PS –Um zumbido diz-me que esta história será mais importante do que
aquilo que possamos supor. Não só para o universo BD da Marvel como também do
cinema.
6 comentários:
Acho que isto daria uma excelente compilação num bom capa dura... os TPB estão esgotados!
;)
Abraço
Sim, mas acho que não vais ter de esperar pela capa dura. O volume Epic Collection respectivo não deve tardar a aparecer.
Foi a ler estes TPB (que comprei em saldo) que finalmente compreendi porque é que a Editora Abril cortava páginas. Ao fim de pouco tempo comecei a saltar o recontar do número anterior.
Obrigado, Paulo, pelo comentário.
Sim... tb fiz isso. No segundo volume já não preocupava em ler os resumos.
Noutro assunto, continuo a não entender porque a Abril cortou esta história. ;-)
Eu também não, mas tenho uma teoria. Se fores à procura dos velhos Heróis da TV, vais ver que estes dois TPB vêm no seguimento do HTV nº 99.
No entanto, o Thor era dos que tinha a cronologia mais atrasada e eles queriam adiantar por causa das Guerras Secretas. Por isso deram o salto para a fase do Walt Simonson, que era visualmente mais espectacular, apesar das fases do Moench e do Zelenetz, que finalmente deram alguma personalidade e relevância ao Don Blake (e que terminam precisamente no número anterior à chegada do Simonson), também eram boas.
Finalmente, não fazia sentido explicar as pontas soltas dos Eternos, porque eles retiraram o título da Superaventuras Marvel depois do nº 13.
Obrigado, Paulo, pelo comentário.
Não me lembrava exactamente onde tinha ficado a história do Falso Ragnarok (os meus Heróis da TV estão guardados em arrecadação em caixas ;-).

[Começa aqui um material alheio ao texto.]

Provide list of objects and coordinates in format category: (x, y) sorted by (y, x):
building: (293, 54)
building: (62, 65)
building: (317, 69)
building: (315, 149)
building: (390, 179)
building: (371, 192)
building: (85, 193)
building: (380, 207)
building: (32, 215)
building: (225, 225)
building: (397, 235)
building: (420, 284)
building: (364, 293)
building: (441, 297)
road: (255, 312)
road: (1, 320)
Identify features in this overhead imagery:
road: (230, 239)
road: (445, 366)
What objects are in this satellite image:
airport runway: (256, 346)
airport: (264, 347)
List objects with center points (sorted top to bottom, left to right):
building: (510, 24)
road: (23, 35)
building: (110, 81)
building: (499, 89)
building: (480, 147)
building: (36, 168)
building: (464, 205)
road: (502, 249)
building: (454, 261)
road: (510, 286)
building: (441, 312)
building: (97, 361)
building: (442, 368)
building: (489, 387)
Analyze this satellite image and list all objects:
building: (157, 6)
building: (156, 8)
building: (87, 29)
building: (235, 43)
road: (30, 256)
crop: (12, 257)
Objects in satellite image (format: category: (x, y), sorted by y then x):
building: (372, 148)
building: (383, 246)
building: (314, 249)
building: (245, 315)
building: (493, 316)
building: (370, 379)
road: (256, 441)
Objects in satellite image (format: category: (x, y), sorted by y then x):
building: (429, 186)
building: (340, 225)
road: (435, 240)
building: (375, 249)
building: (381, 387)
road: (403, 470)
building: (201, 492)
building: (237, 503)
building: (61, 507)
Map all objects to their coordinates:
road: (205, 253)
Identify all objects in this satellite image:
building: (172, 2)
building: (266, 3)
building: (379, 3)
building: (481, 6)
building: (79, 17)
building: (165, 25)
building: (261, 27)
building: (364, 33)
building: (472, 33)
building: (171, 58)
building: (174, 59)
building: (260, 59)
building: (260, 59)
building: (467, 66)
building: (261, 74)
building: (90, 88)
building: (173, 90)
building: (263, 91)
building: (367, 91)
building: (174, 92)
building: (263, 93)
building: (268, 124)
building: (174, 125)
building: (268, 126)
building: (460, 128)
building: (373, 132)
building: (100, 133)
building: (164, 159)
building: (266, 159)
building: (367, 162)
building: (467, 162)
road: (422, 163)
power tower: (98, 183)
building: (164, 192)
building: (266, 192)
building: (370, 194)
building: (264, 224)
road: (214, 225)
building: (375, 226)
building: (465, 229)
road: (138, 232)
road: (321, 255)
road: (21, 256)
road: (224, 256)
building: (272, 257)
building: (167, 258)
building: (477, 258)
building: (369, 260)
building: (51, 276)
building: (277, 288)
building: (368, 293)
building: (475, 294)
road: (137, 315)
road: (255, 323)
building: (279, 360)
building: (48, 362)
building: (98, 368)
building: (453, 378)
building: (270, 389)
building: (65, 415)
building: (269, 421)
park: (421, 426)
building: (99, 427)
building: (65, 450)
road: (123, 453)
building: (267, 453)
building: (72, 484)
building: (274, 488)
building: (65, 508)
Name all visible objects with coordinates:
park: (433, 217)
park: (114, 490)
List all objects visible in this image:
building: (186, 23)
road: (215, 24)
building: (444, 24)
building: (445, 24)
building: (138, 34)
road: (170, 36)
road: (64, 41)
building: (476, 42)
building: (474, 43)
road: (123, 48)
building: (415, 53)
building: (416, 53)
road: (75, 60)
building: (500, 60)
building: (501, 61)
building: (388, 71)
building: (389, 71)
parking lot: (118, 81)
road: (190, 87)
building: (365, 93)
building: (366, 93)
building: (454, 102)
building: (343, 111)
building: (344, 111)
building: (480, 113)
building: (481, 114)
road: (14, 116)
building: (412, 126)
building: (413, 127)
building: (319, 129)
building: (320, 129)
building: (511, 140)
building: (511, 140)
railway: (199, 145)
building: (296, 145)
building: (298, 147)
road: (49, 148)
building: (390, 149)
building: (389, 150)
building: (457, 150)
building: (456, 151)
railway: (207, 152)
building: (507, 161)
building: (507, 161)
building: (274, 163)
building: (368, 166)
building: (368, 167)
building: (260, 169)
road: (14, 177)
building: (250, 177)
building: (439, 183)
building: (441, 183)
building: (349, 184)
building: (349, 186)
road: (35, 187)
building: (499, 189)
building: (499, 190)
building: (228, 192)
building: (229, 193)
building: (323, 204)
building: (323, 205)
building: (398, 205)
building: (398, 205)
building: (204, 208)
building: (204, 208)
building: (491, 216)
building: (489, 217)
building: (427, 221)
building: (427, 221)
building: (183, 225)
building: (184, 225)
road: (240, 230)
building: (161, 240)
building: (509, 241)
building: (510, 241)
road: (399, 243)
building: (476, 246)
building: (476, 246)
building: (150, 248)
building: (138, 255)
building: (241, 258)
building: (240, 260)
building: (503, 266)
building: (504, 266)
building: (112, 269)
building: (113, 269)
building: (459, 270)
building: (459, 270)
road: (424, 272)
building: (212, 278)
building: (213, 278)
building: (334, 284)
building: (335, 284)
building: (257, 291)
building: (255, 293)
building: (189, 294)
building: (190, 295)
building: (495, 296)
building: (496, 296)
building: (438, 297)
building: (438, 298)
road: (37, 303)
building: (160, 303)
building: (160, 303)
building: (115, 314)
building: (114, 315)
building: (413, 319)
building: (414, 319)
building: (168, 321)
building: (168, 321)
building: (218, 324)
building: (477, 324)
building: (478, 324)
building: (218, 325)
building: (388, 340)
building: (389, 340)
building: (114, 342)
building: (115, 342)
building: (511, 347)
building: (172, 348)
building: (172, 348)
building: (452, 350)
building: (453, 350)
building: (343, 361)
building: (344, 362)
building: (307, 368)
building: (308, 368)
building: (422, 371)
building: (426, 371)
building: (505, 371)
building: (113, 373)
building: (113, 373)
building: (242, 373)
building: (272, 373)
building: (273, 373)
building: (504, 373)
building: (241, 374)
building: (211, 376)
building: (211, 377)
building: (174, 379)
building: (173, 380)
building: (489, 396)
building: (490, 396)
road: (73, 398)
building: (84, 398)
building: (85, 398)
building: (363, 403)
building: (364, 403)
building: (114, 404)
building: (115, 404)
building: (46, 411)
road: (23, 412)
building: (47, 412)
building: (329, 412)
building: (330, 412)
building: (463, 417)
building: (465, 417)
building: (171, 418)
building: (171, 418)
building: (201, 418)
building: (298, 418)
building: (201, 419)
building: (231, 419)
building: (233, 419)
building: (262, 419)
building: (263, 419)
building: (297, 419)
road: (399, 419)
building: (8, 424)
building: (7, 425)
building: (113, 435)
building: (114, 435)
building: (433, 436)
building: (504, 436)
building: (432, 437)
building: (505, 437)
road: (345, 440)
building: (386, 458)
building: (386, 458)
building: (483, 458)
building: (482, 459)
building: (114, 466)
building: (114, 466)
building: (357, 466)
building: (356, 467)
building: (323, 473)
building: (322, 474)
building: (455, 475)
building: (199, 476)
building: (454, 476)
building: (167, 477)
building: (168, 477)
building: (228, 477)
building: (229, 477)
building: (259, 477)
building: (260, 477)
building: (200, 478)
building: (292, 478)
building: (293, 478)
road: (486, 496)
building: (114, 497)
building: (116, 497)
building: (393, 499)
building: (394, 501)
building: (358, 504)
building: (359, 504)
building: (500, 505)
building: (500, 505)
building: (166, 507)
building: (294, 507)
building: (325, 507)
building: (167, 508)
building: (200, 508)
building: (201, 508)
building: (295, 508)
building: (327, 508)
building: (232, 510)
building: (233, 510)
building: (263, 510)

Obrigado pelo acrescento.
Ainda assim, e apesar de obviamente partilhar da opinião de que a fase Simonson é brilhante em mais sentido do que apenas um, fico com pena de esta Eternals Saga não ter sido publicada na altura. Revelava partes bastante interessantes da cosmogonia Marvel - que, repito, não sei se ainda são válidas.
Quanto à fase que se segue a este, está na lista. Já tenho o Epic Collection que segue a numeração imediatamente depois.